# Provided passage

[Start of Attachment]

I have met many people who studied a lot (or at least said they did) and still often failed their exams. Let's just say they really spent a lot of time studying, or thinking that they were studying. What were they doing wrong?

I have also met a lot of people who seemed to be able to do thousands of things, they were active in a sports club, had a girlfriend/boyfriend, traveled the world, volunteered whenever there was an opportunity and still had the best grades, apparently not learning at all.

If you are studying a lot - let's say 4-6 hours a day (which does not count lectures or classes) - and you are still having trouble keeping up you are probably doing it wrong.

Sleep regularly

This is a frequent mistake. People "study" till 3am, or they stay up watching movies or go out and get wasted, getting back some time in the morning, or they spend a lot of what should be sleep time with their partner. All of these have a problem: it is impossible to learn on an average of 4 or 5 hours of sleep daily. Going to parties and getting wasted, having a hangover for the next day or two is all fine - but not if you know you have an exam in two weeks that you really need to study for. You will waste three days while your body tries to go back to a state where studying is possible.

The key really is sleeping regularly. Taking a 3-hour-nap at 2pm, then sleeping 4 hours at night is not the same as 7 hours of sleep at night, every day, during the same time. You will find yourself dizzy, having trouble to say what time it is and you will still feel exhausted and/or unable to sleep at night. Irregular sleep schedules are for the holidays and are incompatible with studying.

[End of Attachment]

# Assigned task 1
Reproduce part of the study-habits passage word for word. Begin at the words that have "If you are studying" and stop after "doing it wrong.".
# Assigned task 2
For each statement, say yes or no depending on whether the study-habits passage agrees with it, and quote the words that decide it.
(a) The 4-6 hours of daily study mentioned include lectures and classes.
(b) A 3-hour nap at 2pm plus 4 hours of sleep at night is equivalent to 7 hours of sleep at night.
(c) Irregular sleep schedules belong to the holidays.
# Assigned task 3
List every activity that the study-habits passage attributes to the people who seemed able to do thousands of things and still had the best grades.
Work only from the study-habits passage.

# Extracted records

[Start of Attachment]

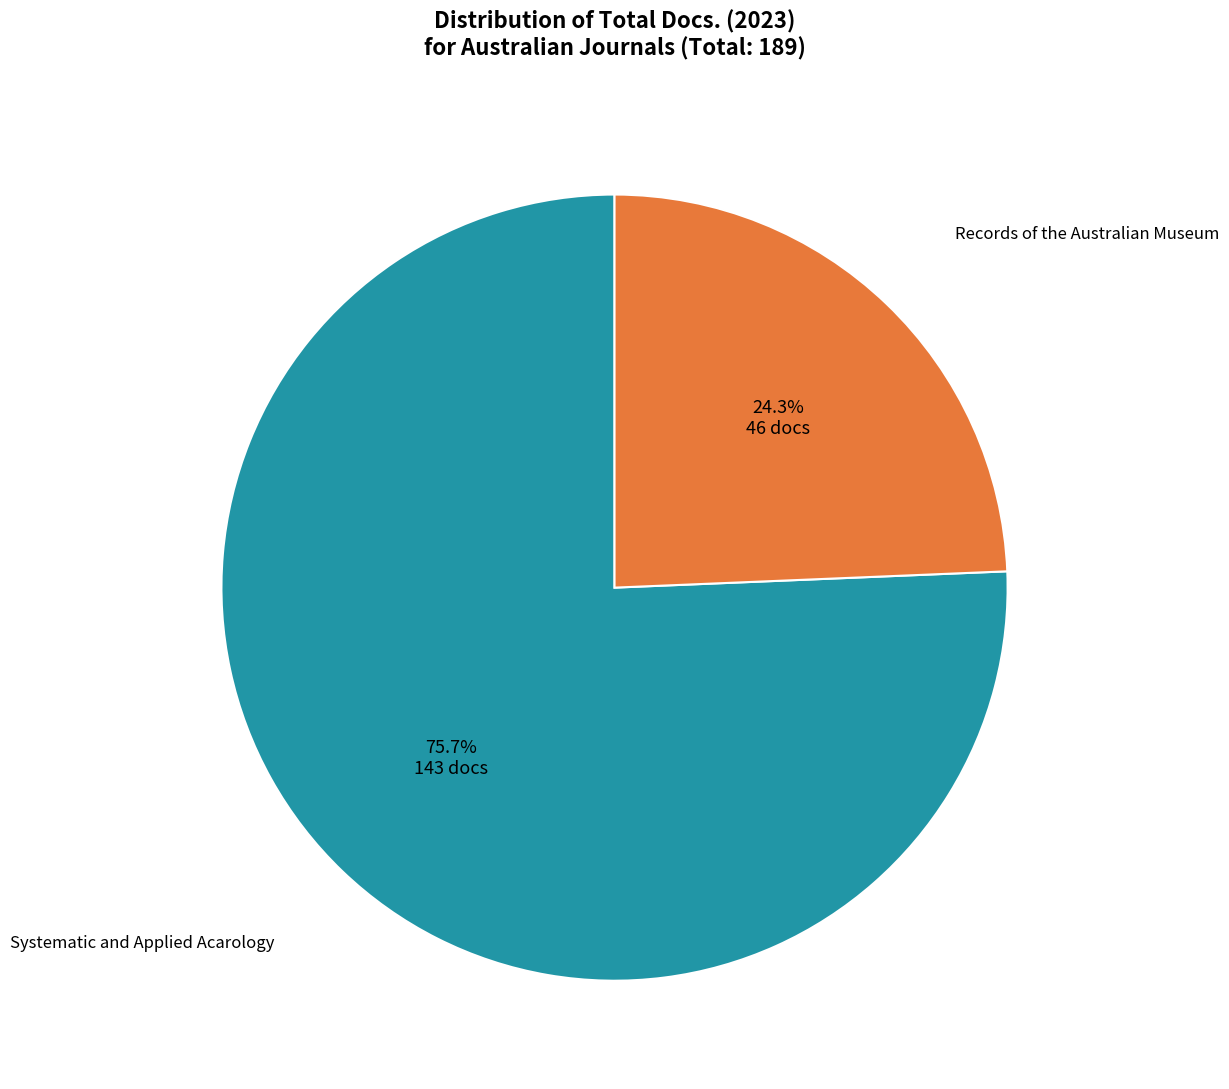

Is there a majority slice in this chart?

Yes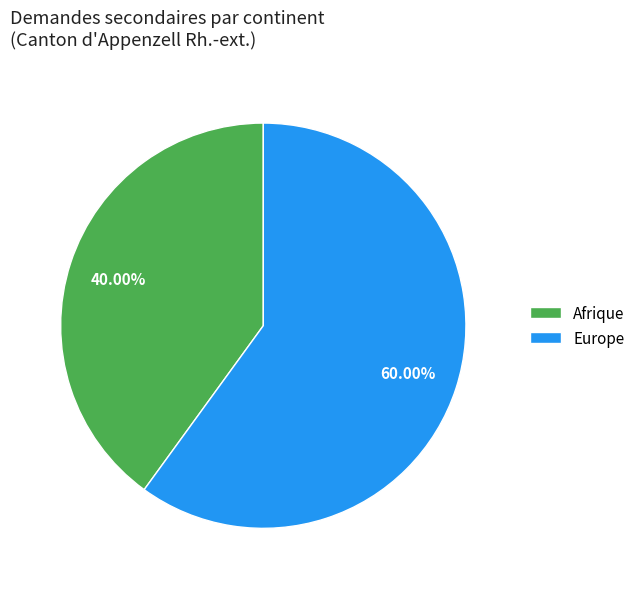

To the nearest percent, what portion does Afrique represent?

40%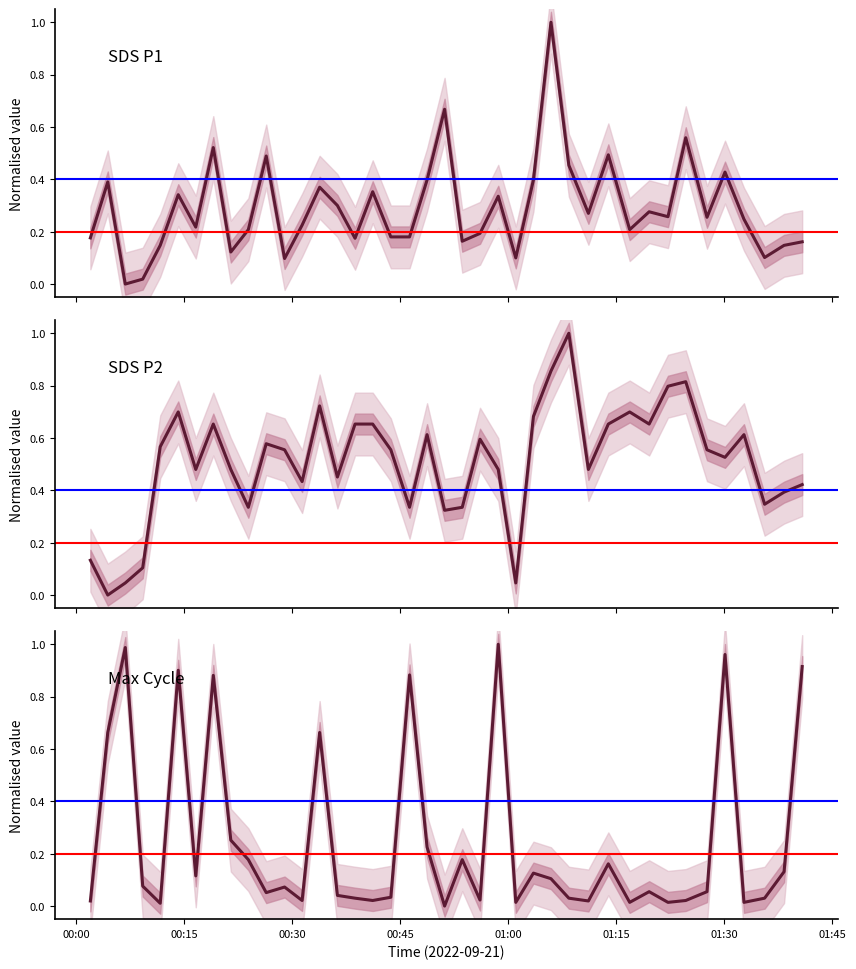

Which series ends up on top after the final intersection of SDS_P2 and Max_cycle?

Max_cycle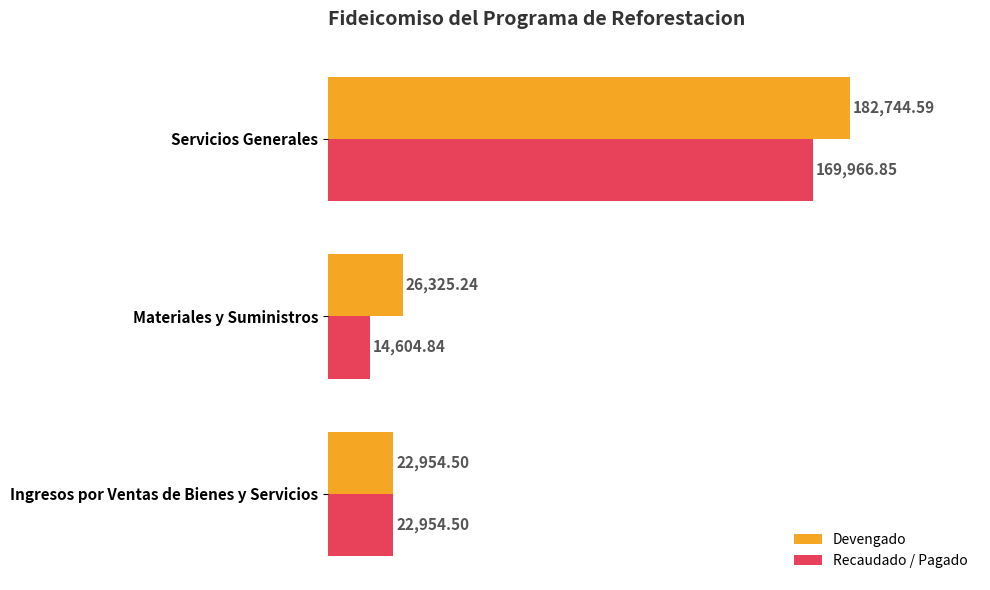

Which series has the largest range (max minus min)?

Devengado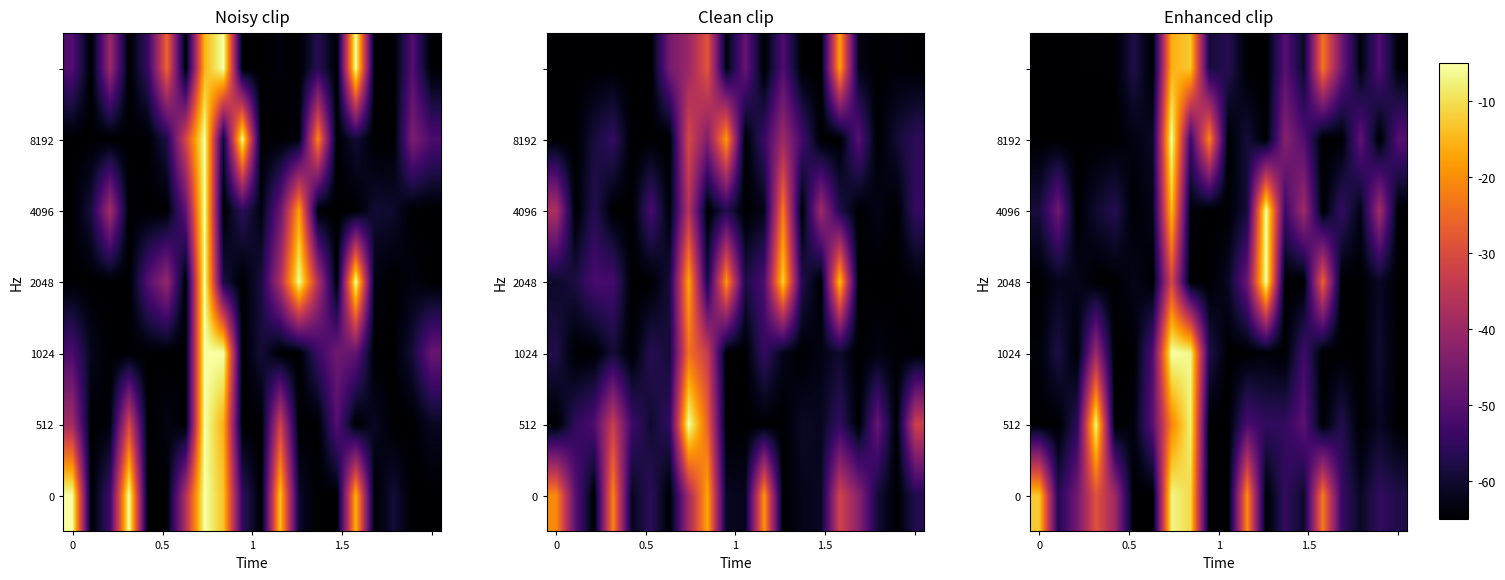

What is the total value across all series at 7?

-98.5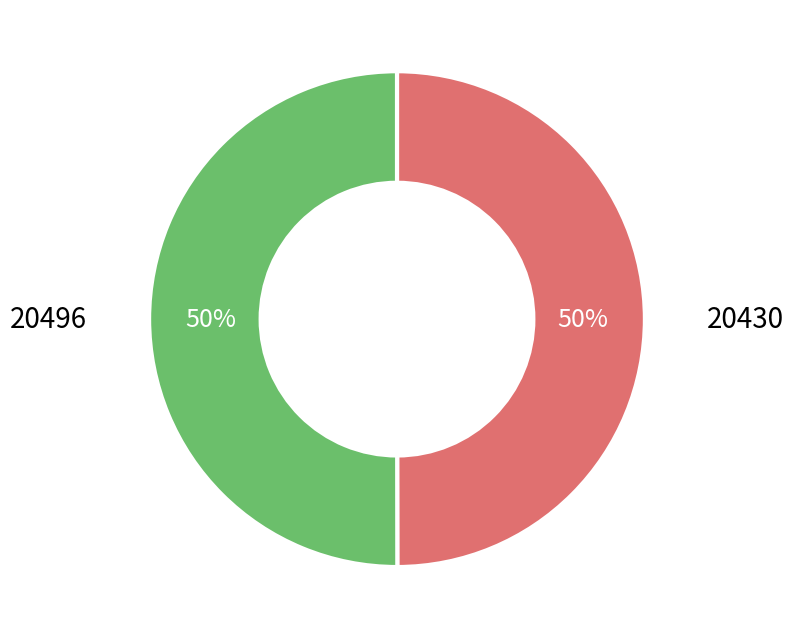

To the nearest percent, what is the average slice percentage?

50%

[End of Attachment]

# Task solution 1
If you are studying a lot - let's say 4-6 hours a day (which does not count lectures or classes) - and you are still having trouble keeping up you are probably doing it wrong.

# Task solution 2
(a) No: "which does not count lectures or classes"
(b) No: "is not the same as 7 hours of sleep at night, every day, during the same time"
(c) Yes: "Irregular sleep schedules are for the holidays"

# Task solution 3
- Being active in a sports club
- Having a girlfriend/boyfriend
- Traveling the world
- Volunteering whenever there was an opportunity